“If you buy only one book of poetry this year, let this be the one.“
If it were possible for Emily Dickinson to sing in a bluegrass band it might sound something like the poems in Scriptorium, a 2015 National Poetry Series winner. There is a living density to this work, sacred and profane, archaic and now, rendered in lines that are rich with syllabic music and muscle. Christian theology, medieval book arts, Appalachia and family ties—all sound their chords as Range explores how we say things and why it matters. There are a series of sonnets, several villanelles, and other forms, all woken up to sound like nothing we’ve ever heard before.
Little is left to chance in this work, the writer knows what she wants (or what she needs) and will lead us there; her intentions are unflinchingly clear. And she is after something deep and valuable, something she pursues with all the determination her ancestors used to extract the coal in the Appalachian mining town she grew up in.

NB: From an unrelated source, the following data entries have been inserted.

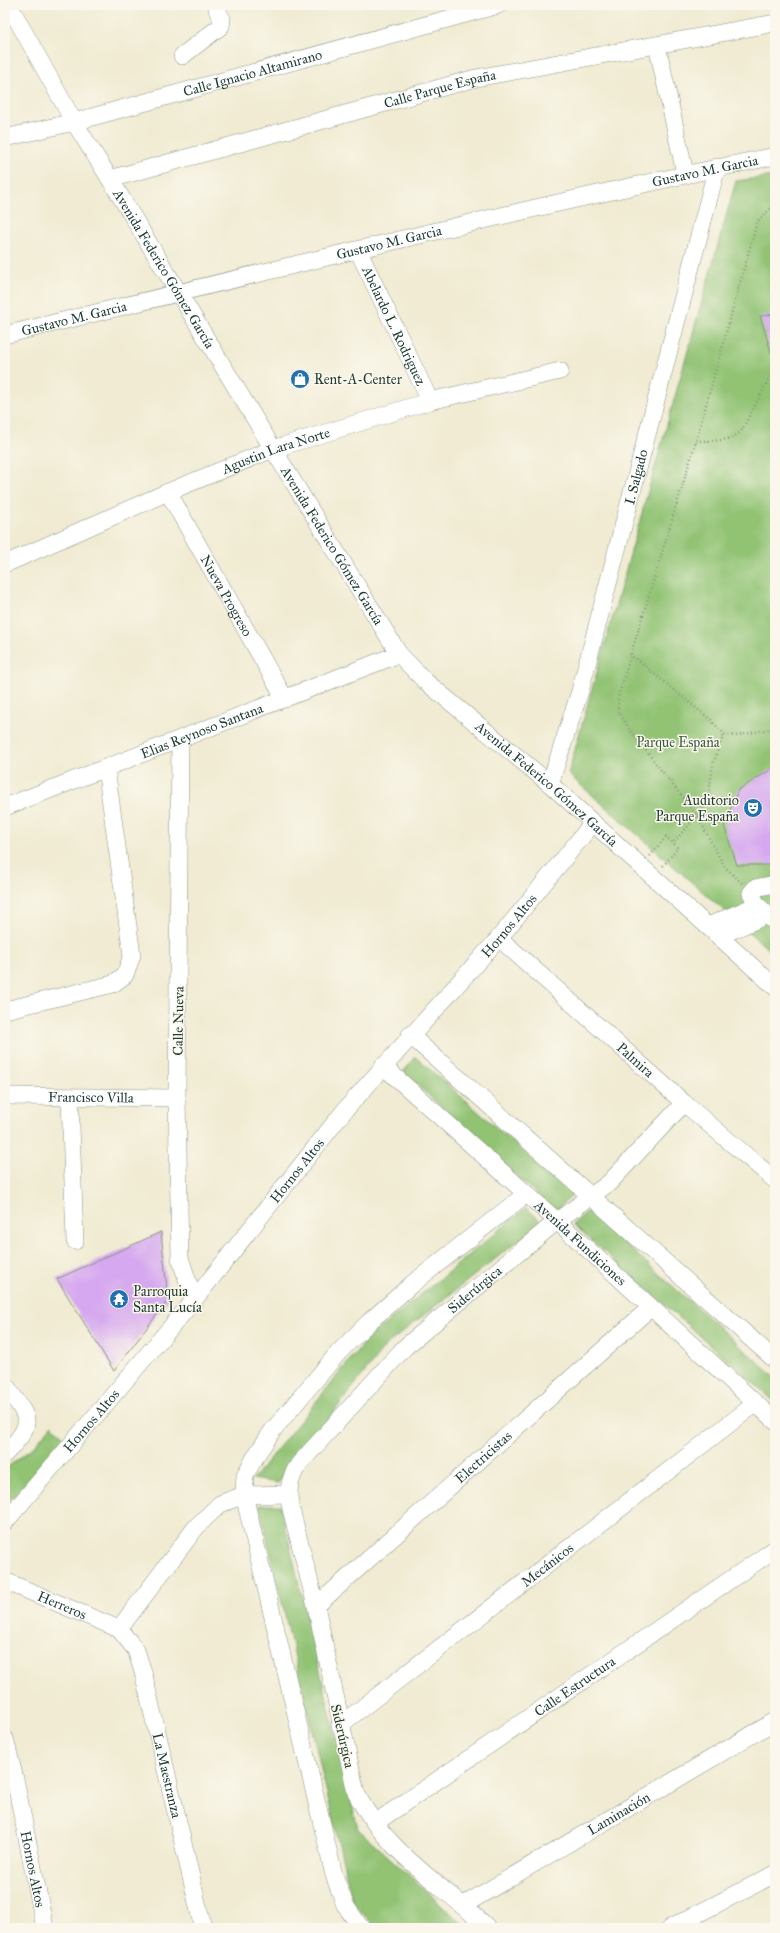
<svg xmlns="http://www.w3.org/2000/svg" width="780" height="1933" font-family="'IM FELL Great Primer',serif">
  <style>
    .green { fill: #91c373; stroke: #588054 }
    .building { fill: #d6a8ef }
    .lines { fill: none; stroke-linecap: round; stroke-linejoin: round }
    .minor-casing { stroke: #889483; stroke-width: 18 }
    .path { stroke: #889483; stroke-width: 2.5; stroke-dasharray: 1 3; stroke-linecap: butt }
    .minor { stroke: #fff; stroke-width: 17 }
    .labels { text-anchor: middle; stroke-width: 3; stroke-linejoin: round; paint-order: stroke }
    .street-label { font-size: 14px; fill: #1f3d34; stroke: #fbf7ec }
    .poi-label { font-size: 14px; fill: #1f3d34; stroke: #fbf7ec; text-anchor: start }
    .park-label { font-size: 14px; fill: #3c5e44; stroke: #fbf7ec }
  </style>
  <rect width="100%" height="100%" fill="#fbf7ec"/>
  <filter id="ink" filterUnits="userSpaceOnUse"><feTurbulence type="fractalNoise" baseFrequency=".025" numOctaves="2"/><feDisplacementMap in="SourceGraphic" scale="8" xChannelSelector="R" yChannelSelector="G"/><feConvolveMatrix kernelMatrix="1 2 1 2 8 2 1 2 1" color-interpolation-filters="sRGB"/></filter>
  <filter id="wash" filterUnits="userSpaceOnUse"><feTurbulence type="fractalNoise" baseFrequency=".012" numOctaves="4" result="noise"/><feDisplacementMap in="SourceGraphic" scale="16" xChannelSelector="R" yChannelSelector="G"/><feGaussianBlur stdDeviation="0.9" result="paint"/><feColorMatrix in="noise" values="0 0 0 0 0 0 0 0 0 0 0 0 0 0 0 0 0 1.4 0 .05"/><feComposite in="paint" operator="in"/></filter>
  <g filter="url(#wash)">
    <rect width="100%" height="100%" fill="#f0ebd2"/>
    <g class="green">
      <polygon points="775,176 775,955 568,774 736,181"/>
      <polygon points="416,1057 573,1195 555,1211 403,1072"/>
      <polygon points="526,1208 542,1222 386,1345 278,1483 253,1479 367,1339"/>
      <polygon points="588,1211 775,1377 775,1402 573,1224"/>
      <polygon points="52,1425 68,1442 5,1505 5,1469 32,1448"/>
      <polygon points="259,1505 280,1505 358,1829 467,1928 377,1928 353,1904"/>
    </g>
    <g id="blocks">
      <g class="building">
        <polygon points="775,314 775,355 772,355 760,316"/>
        <polygon points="775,767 775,865 737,865 724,826 738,790"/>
        <polygon points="161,1232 168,1300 114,1371 57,1279"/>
      </g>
    </g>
  </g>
  <g filter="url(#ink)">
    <use href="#blocks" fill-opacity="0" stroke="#889483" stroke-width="1"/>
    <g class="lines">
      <g class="minor-casing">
        <g id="minor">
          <path id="s1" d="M 9,5 L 74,122 L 110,179 L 273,449 L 399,654 L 425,681 L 550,784 L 775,987"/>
          <polyline points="657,45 685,173"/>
          <polyline points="182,56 221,26 222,19 217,10"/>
          <path id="s2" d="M 5,138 L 74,122 L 498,5"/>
          <path id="s3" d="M 110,179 L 476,78 L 775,23"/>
          <path id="s4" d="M 358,250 L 430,401"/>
          <path id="s5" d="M 5,335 C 261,273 517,209 775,156"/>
          <path id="s6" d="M 168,492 L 285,699"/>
          <path id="s7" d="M 5,564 L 168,492 L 273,449 L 430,401 L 560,371"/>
          <polyline points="180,739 177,1098 180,1258 194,1300"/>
          <path id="s8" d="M 550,784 L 580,691 L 717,167"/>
          <path id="s9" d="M 5,807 L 399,654"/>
          <polyline points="775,884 755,888 751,893 757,905 775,922"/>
          <polyline points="708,926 757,905"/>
          <polyline points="719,936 767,915"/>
          <path id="s10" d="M 499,938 L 684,1103 L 775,1180"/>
          <polyline points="5,1010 113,984 125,975 132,955 106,768"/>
          <polyline points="410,1035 775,1360"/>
          <path id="s11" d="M 383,1066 L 557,1221 L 775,1421"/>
          <path id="s12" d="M 5,1096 L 177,1098"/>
          <polyline points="70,1097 75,1241"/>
          <path d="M 5,1384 C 29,1421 37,1420 5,1454"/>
          <path id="s13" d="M 5,1522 L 194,1300 L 345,1110 L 499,938 L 593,823"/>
          <path id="s14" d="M 5,1581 L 119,1629 L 136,1650 L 143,1672 L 203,1928"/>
          <path id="s15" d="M 316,1606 L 650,1308"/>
          <polyline points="119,1629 197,1526 220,1504 244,1495 288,1494"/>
          <path id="s16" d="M 340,1725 L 755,1404"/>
          <path id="s17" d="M 5,1739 L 15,1779 L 45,1928"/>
          <path id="s18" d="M 375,1823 L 775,1549"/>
          <path id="s19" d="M 462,1906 L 775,1721"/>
          <polyline points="361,1928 345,1905 334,1875 244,1495 245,1475 257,1454 273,1430 338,1353 369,1322 412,1284 526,1194"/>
          <path id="s20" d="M 488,1928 C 441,1883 387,1854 356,1793 L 316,1606 L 291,1509 C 287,1491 289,1479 299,1464 L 405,1347 L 557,1221 L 609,1183 L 684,1103"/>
          <polyline points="670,1928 775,1874"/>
        </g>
      </g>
      <g class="path">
        <path d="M 696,441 C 713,440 731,443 742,430 L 775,367"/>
        <polyline points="630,654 711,720 724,734 736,736 775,728"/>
        <polyline points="650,856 666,837 673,843"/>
        <polyline points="663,866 678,848 673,843 705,807 708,799 713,764 724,734"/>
        <polyline points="742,883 724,866 698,817 632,733 618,711 618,697 696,441 757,222 775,204"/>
      </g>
      <use href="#minor" class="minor"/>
    </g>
  </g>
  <defs>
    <g id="shop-disc" transform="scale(1)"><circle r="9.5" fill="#1f6fb2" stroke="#fbf7ec"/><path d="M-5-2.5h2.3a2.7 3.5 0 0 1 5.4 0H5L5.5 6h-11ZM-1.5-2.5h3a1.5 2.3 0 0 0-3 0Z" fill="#fff"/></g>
    <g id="theatre-disc" transform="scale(1)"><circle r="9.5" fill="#1f6fb2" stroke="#fbf7ec"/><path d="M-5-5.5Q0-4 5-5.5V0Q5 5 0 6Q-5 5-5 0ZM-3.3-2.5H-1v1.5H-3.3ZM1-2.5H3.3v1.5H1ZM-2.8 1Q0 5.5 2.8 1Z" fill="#fff"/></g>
    <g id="temple-disc" transform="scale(1)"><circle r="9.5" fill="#1f6fb2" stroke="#fbf7ec"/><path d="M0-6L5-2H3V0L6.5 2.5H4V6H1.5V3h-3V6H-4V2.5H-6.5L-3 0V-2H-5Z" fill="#fff"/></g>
  </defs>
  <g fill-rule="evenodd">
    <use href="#shop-disc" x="300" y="379"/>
    <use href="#theatre-disc" x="753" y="808"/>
    <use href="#temple-disc" x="119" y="1299"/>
  </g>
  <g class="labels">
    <g class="street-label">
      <text dy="5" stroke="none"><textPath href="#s2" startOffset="256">Calle Ignacio Altamirano</textPath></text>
      <text dy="5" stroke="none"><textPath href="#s3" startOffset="342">Calle Parque España</textPath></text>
      <text dy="5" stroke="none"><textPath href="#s5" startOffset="719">Gustavo M. Garcia</textPath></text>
      <text dy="5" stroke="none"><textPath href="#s5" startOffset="395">Gustavo M. Garcia</textPath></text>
      <text dy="5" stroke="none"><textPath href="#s1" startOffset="306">Avenida Federico Gómez García</textPath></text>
      <text dy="5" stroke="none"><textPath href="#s5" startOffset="71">Gustavo M. Garcia</textPath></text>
      <text dy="5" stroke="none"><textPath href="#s4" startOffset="84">Abelardo L. Rodriguez</textPath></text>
      <text dy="5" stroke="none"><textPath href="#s7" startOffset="294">Agustin Lara Norte</textPath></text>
      <text dy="5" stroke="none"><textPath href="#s8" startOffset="319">I. Salgado</textPath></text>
      <text dy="5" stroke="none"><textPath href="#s1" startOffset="630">Avenida Federico Gómez García</textPath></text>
      <text dy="5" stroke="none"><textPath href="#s6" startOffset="119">Nueva Progreso</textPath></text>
      <text dy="5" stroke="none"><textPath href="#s9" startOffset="211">Elias Reynoso Santana</textPath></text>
      <text dy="5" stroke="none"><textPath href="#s1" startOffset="954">Avenida Federico Gómez García</textPath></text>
      <text dy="5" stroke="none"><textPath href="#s13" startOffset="781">Hornos Altos</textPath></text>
      <text transform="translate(178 1021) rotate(-89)" y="5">Calle Nueva</text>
      <text dy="5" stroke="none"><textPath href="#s10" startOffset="183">Palmira</textPath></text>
      <text dy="5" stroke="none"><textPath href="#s12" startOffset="86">Francisco Villa</textPath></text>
      <text dy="5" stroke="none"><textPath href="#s13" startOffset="457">Hornos Altos</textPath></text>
      <text dy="5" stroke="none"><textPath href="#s11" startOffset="265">Avenida Fundiciones</textPath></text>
      <text dy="5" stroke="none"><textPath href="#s20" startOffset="777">Siderúrgica</textPath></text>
      <text dy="5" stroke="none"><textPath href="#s13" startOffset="133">Hornos Altos</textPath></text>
      <text dy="5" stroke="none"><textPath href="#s15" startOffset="224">Electricistas</textPath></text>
      <text dy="5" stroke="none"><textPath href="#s16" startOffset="262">Mecánicos</textPath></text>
      <text dy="5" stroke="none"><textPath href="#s14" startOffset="62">Herreros</textPath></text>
      <text dy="5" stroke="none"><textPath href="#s18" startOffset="242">Calle Estructura</textPath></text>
      <text transform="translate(343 1736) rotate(77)" y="5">Siderúrgica</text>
      <text dy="5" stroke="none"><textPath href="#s14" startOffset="280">La Maestranza</textPath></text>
      <text dy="5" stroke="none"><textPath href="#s19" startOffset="182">Laminación</textPath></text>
      <text dy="5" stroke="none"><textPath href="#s17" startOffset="133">Hornos Altos</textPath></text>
    </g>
    <g class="poi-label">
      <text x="314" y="384">Rent-A-Center</text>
      <text x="739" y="805" text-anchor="end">Auditorio<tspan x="739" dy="16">Parque España</tspan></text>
      <text x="133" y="1296">Parroquia<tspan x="133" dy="16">Santa Lucía</tspan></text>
    </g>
    <g class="park-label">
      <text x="678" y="747">Parque España</text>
    </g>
  </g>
  <rect width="780" height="1933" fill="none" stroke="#fbf7ec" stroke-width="20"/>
</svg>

While invoking the language of Appalachia, as in the poem “Fortunes of Men,” Range juxtaposes Biblical language, with “hillbilly” dialect in a brilliant poem that finds the link between. Here are the first two verses
When a youngun’s born,
Only God, the Anointer, knows
What the winters have in store:
the lord is on him like a duck
On a junebug; the lord tracks her
Like a trained coonhound . . .
The theological construct of God the Anointer, as all knowing master of a fate we can’t escape, is set up next to a “trained coonhound” a counter image but so precisely like the first that we see just how much God is a coonhound. Infusing the common place with sacred phrases and images is a technique Range uses to good effect in several poems including:
“Nicodemus Makes an Analysis”
Thesis: That the body cannot repent
Of its own nativity, cannot re-form
Like water can, into clouds or ice
Or tides. That the body can only pull.
The use of “thesis” here as an introduction also seems to call back to Martin Luther’s, 95 Theses, and we can almost imagine some of these poems as part of the liturgy for a new splinter faith, posted on a clapboard church in a narrow mountain valley. Another poem “Vernacular Theology: Machtild of Magdeburg” tells us who would worship there.

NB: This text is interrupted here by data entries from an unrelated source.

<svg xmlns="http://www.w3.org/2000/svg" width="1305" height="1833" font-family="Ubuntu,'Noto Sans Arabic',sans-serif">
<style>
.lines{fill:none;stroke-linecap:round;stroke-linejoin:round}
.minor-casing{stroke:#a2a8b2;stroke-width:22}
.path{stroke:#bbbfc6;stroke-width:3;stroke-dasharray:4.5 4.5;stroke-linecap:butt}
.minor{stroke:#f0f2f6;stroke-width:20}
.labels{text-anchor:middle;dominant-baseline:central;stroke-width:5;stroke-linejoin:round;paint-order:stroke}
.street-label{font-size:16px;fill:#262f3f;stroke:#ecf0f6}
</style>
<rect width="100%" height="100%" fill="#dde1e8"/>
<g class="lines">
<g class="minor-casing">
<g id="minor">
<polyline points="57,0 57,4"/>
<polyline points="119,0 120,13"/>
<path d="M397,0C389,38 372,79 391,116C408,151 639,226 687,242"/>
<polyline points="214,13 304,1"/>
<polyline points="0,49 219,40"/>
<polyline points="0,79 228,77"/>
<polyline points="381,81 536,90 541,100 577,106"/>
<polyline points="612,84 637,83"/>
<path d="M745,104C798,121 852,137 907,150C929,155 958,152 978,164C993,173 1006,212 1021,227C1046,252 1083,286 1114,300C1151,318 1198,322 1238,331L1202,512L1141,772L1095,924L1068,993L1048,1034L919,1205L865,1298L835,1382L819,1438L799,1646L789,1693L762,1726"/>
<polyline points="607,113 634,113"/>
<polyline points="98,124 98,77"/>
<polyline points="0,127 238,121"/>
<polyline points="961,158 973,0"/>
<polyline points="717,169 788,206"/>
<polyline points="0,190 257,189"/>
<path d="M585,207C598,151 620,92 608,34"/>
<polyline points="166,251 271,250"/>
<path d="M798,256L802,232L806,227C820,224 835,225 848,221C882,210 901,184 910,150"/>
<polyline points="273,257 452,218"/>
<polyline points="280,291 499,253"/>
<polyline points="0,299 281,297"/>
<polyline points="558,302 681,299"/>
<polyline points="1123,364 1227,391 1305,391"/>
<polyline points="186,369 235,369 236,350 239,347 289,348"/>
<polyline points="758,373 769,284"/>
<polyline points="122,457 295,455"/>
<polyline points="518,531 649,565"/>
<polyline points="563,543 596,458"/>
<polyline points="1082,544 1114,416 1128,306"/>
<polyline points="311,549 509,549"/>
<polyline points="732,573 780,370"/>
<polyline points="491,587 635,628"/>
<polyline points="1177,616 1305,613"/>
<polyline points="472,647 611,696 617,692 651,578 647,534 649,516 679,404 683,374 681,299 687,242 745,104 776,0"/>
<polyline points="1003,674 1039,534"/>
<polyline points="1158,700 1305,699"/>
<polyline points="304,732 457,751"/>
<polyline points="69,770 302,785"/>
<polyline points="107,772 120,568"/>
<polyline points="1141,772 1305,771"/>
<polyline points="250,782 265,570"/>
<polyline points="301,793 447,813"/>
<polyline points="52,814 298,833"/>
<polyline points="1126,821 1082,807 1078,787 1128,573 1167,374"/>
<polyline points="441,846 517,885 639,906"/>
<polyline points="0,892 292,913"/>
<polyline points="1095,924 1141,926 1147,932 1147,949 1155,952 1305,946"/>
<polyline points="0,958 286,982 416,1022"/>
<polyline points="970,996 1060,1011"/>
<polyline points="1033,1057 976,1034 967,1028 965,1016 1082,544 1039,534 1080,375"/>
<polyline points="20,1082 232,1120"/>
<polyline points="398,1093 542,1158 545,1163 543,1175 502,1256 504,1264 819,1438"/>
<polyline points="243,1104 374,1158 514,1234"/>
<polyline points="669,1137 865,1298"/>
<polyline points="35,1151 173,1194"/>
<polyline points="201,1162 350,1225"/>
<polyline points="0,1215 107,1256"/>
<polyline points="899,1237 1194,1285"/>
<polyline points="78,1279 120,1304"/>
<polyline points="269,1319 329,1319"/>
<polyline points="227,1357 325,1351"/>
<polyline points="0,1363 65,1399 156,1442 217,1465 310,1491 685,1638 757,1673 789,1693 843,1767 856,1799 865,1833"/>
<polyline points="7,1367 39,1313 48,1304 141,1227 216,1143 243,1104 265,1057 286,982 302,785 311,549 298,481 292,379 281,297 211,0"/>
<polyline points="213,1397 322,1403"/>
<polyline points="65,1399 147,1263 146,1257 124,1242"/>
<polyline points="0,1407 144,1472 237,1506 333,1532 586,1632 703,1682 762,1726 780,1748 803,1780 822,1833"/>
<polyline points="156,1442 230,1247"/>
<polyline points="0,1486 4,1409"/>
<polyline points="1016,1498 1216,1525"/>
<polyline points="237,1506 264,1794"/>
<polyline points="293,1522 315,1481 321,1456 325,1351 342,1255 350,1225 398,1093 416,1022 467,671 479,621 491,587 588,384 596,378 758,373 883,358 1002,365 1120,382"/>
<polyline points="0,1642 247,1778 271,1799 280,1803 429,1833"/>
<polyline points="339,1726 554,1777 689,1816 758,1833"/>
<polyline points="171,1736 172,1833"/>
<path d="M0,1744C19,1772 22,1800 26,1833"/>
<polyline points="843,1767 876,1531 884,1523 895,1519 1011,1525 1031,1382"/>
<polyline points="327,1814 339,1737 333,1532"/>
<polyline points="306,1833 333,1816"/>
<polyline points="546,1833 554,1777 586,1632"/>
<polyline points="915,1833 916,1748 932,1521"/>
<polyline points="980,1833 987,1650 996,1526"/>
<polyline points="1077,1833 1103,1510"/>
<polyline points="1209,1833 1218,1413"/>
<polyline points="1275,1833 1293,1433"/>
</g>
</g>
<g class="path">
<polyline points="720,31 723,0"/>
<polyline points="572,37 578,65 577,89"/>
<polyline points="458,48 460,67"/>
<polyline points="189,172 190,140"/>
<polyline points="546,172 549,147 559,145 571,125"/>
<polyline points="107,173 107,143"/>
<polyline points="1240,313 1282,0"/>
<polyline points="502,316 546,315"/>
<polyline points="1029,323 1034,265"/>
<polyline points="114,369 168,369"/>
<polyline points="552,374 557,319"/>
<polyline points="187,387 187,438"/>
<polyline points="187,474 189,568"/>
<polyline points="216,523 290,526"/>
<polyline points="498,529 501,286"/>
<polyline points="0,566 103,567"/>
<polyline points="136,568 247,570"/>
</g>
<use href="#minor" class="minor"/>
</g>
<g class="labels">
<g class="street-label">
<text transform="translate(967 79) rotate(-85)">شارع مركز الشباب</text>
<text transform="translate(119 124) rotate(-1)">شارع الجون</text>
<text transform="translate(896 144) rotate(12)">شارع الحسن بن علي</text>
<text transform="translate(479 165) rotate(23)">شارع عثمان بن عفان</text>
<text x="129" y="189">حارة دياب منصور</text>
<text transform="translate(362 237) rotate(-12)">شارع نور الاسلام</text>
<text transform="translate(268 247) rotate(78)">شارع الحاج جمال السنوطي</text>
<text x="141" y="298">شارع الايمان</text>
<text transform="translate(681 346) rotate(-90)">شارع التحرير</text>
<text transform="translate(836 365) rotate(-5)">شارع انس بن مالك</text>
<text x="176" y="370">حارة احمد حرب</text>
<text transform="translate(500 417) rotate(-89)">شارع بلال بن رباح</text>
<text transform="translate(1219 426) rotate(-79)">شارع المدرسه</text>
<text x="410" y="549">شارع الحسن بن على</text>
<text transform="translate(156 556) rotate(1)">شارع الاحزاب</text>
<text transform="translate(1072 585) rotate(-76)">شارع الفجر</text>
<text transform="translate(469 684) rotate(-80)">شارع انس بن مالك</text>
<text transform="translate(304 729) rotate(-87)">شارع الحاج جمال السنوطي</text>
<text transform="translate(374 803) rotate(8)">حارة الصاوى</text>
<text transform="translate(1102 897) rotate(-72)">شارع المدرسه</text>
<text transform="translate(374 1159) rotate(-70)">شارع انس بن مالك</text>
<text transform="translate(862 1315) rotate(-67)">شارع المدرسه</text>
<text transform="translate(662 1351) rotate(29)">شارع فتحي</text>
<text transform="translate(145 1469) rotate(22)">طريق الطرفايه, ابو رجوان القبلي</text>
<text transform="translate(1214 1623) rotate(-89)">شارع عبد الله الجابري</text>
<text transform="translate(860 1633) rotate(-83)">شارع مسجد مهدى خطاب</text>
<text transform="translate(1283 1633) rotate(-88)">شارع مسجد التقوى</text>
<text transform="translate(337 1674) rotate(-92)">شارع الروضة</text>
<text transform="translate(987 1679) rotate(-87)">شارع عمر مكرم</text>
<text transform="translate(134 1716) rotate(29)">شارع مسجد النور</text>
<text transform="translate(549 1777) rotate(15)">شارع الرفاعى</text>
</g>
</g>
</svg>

Range is fundamentally interested in how language travels. A series of poems named for the pigments used in illuminated manuscripts, “Verdigris,” “Kernes Red,” “Orpiment,” “Ultramarine,” “Gold Leaf,” and others are at the heart of Scriptorium as they explore the intentions and acts of recording. What was written, by which means, and for whom?
These poems literally color the collection with their vivid lines, rhymed into sonnets that are beautiful to behold and hear such as these lines from “Lamp Black”:
. . . World’s Glim, Grim Cinderer, is it sin
or history or a whimsied hex that burns
all life to tar? We are dust, carbon
spilled out from your Word, a lamp overturned
There is everything good that poetry does in lines like this, music, alchemy, inversions. How she brings back the archaic word glim, meaning candle or lantern, (akin to glimmer) and turns it into a proper name for a deity, the World’s Glim. Then she changes her mind, maybe he’s not all light but a Grim Cinderer instead. Cinder bounces off sin, and we think of sinners, and where they go to burn. Burned, we are dust, carbon, ash, the dark materials ink is made of. And so grateful for ink, that Melissa Range can use it to enchant us.
This collection always feels illuminated and permanent, as if the poems were actually found inside the scriptorium. The book was selected and includes a foreword by Tracy K. Smith as well as notes that guide readers through some terms of medieval Christianity. If you buy only one book of poetry this year, let this be the one.